*Prompt:*
Show the lines below that contain the string "left".
★ ★ ★ ★ ★
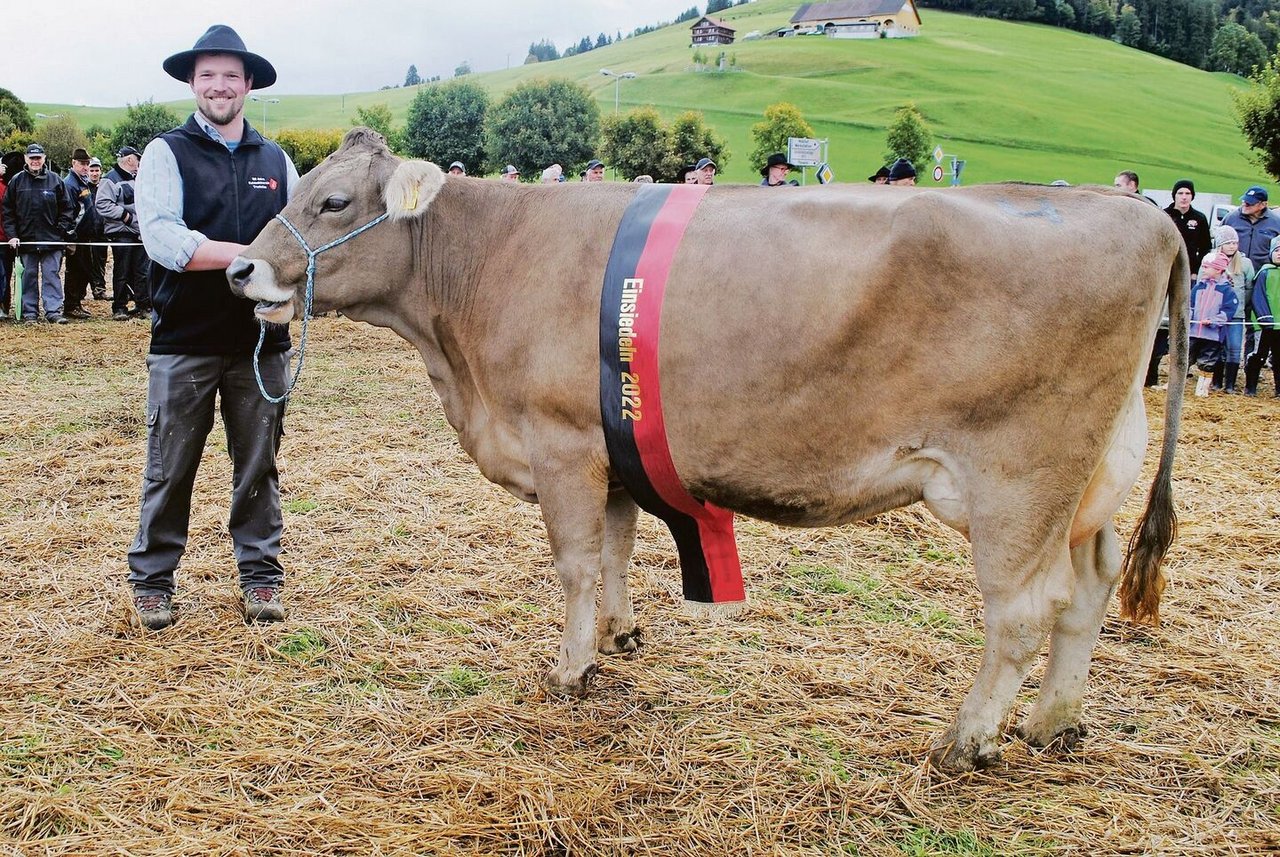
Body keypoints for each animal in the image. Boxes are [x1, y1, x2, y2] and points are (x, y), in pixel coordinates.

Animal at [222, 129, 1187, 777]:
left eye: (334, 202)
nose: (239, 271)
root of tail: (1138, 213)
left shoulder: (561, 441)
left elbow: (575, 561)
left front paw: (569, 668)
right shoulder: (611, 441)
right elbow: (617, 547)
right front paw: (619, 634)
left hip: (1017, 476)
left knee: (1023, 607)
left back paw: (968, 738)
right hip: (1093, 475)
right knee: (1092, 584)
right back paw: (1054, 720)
★ ★ ★ ★ ★
*Exercise result:*
left eye: (334, 202)
left shoulder: (561, 441)
left elbow: (575, 561)
left front paw: (569, 668)
left hip: (1017, 476)
left knee: (1023, 607)
left back paw: (968, 738)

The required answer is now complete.